** Begin Data records **

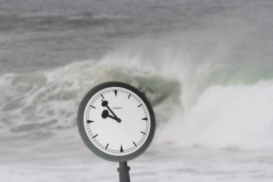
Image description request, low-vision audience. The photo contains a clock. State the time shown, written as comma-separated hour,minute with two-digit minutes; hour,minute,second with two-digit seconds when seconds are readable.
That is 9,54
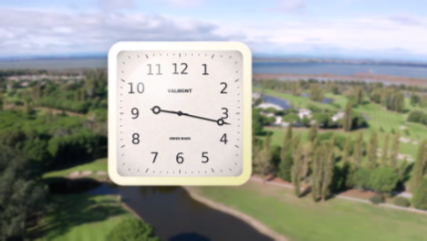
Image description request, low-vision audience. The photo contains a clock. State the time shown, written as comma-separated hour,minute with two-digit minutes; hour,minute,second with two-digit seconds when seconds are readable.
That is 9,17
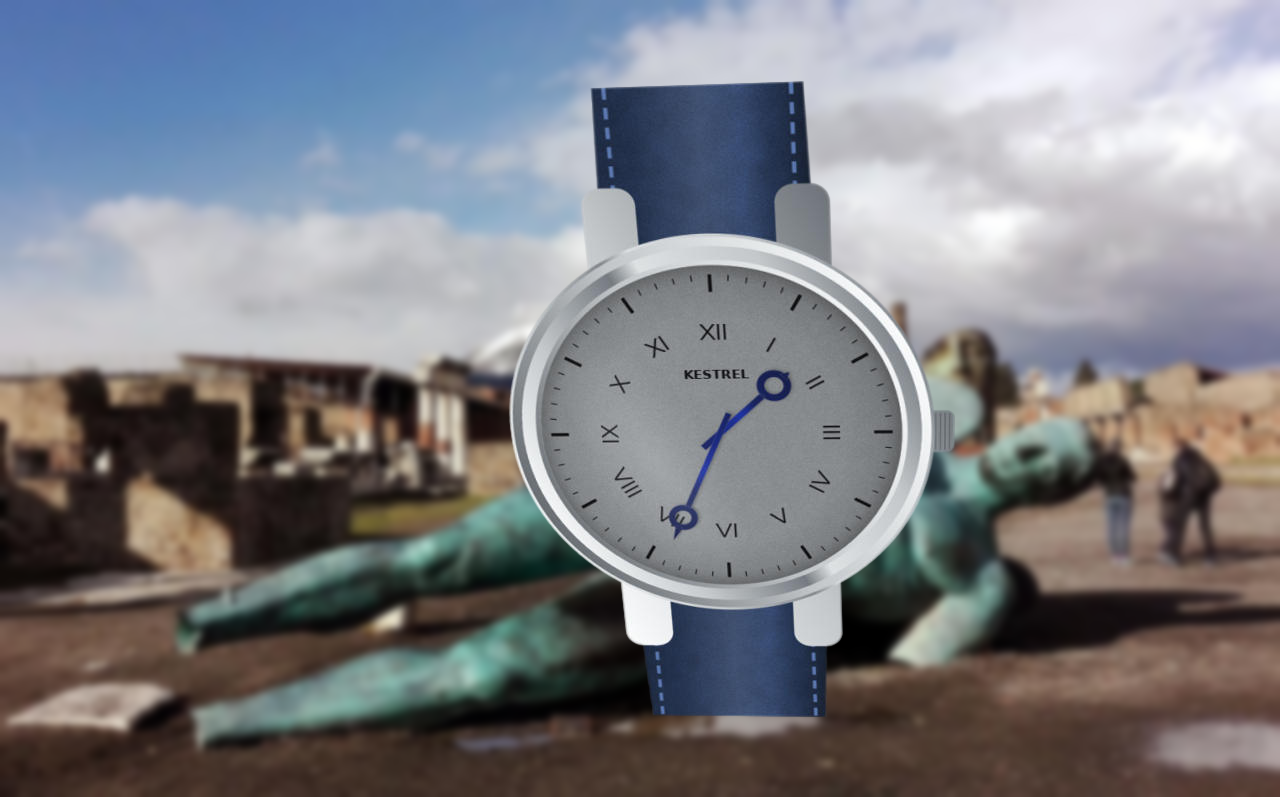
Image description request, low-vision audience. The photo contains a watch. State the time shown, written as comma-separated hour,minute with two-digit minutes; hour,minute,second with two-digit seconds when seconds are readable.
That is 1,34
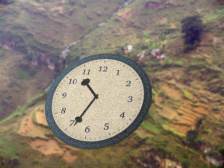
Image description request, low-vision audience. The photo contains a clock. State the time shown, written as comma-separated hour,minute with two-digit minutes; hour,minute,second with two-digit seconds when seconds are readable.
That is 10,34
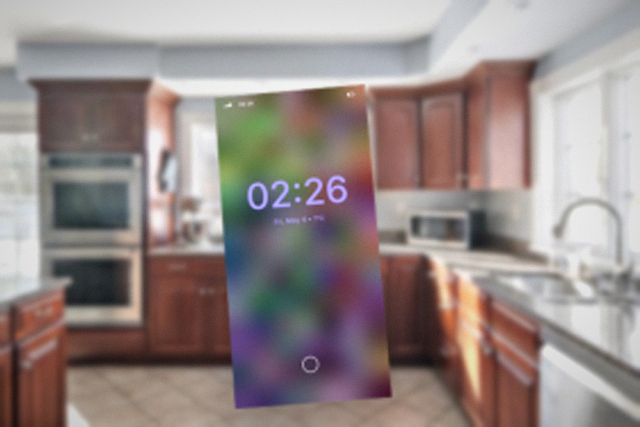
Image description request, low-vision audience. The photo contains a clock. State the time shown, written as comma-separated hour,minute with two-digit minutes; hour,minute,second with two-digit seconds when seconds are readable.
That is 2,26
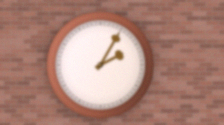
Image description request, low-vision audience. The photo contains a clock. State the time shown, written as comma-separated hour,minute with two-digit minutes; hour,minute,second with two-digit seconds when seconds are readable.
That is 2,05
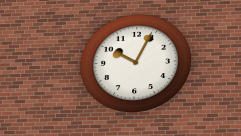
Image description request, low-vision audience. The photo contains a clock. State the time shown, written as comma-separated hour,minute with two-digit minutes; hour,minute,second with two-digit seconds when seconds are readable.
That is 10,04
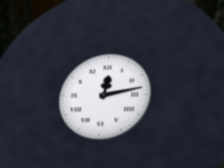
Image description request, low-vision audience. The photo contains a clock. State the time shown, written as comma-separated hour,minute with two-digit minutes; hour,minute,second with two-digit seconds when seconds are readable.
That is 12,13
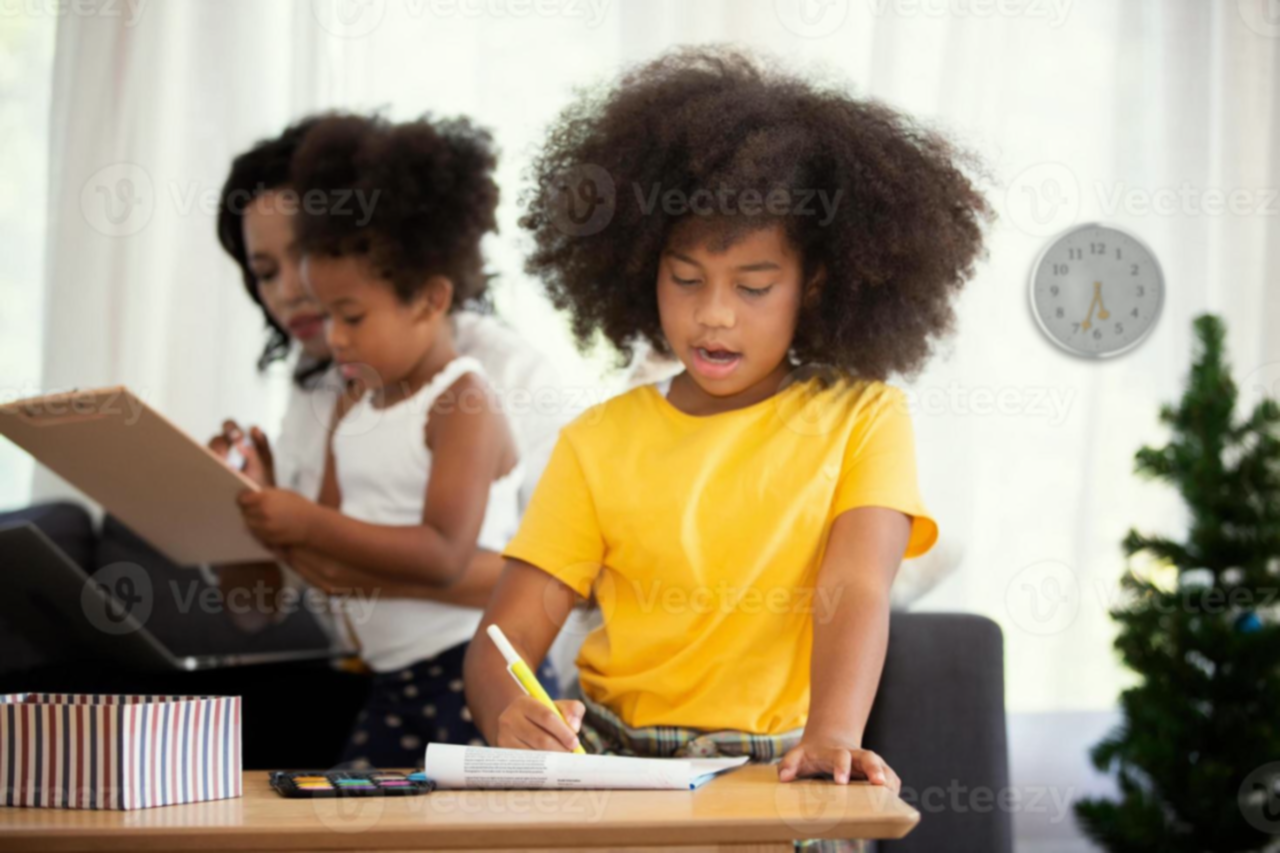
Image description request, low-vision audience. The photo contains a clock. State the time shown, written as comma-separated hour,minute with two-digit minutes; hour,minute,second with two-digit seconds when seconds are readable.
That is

** End Data records **

▶ [Given exercise] Turn all of the lines above into a numbered list, skipping any blank lines and leaving the pictures out.

▶ [Result]
1. Image description request, low-vision audience. The photo contains a clock. State the time shown, written as comma-separated hour,minute with two-digit minutes; hour,minute,second with two-digit seconds when seconds are readable.
2. That is 9,54
3. Image description request, low-vision audience. The photo contains a clock. State the time shown, written as comma-separated hour,minute with two-digit minutes; hour,minute,second with two-digit seconds when seconds are readable.
4. That is 9,17
5. Image description request, low-vision audience. The photo contains a watch. State the time shown, written as comma-separated hour,minute with two-digit minutes; hour,minute,second with two-digit seconds when seconds are readable.
6. That is 1,34
7. Image description request, low-vision audience. The photo contains a clock. State the time shown, written as comma-separated hour,minute with two-digit minutes; hour,minute,second with two-digit seconds when seconds are readable.
8. That is 10,34
9. Image description request, low-vision audience. The photo contains a clock. State the time shown, written as comma-separated hour,minute with two-digit minutes; hour,minute,second with two-digit seconds when seconds are readable.
10. That is 2,26
11. Image description request, low-vision audience. The photo contains a clock. State the time shown, written as comma-separated hour,minute with two-digit minutes; hour,minute,second with two-digit seconds when seconds are readable.
12. That is 2,05
13. Image description request, low-vision audience. The photo contains a clock. State the time shown, written as comma-separated hour,minute with two-digit minutes; hour,minute,second with two-digit seconds when seconds are readable.
14. That is 10,04
15. Image description request, low-vision audience. The photo contains a clock. State the time shown, written as comma-separated hour,minute with two-digit minutes; hour,minute,second with two-digit seconds when seconds are readable.
16. That is 12,13
17. Image description request, low-vision audience. The photo contains a clock. State the time shown, written as comma-separated hour,minute with two-digit minutes; hour,minute,second with two-digit seconds when seconds are readable.
18. That is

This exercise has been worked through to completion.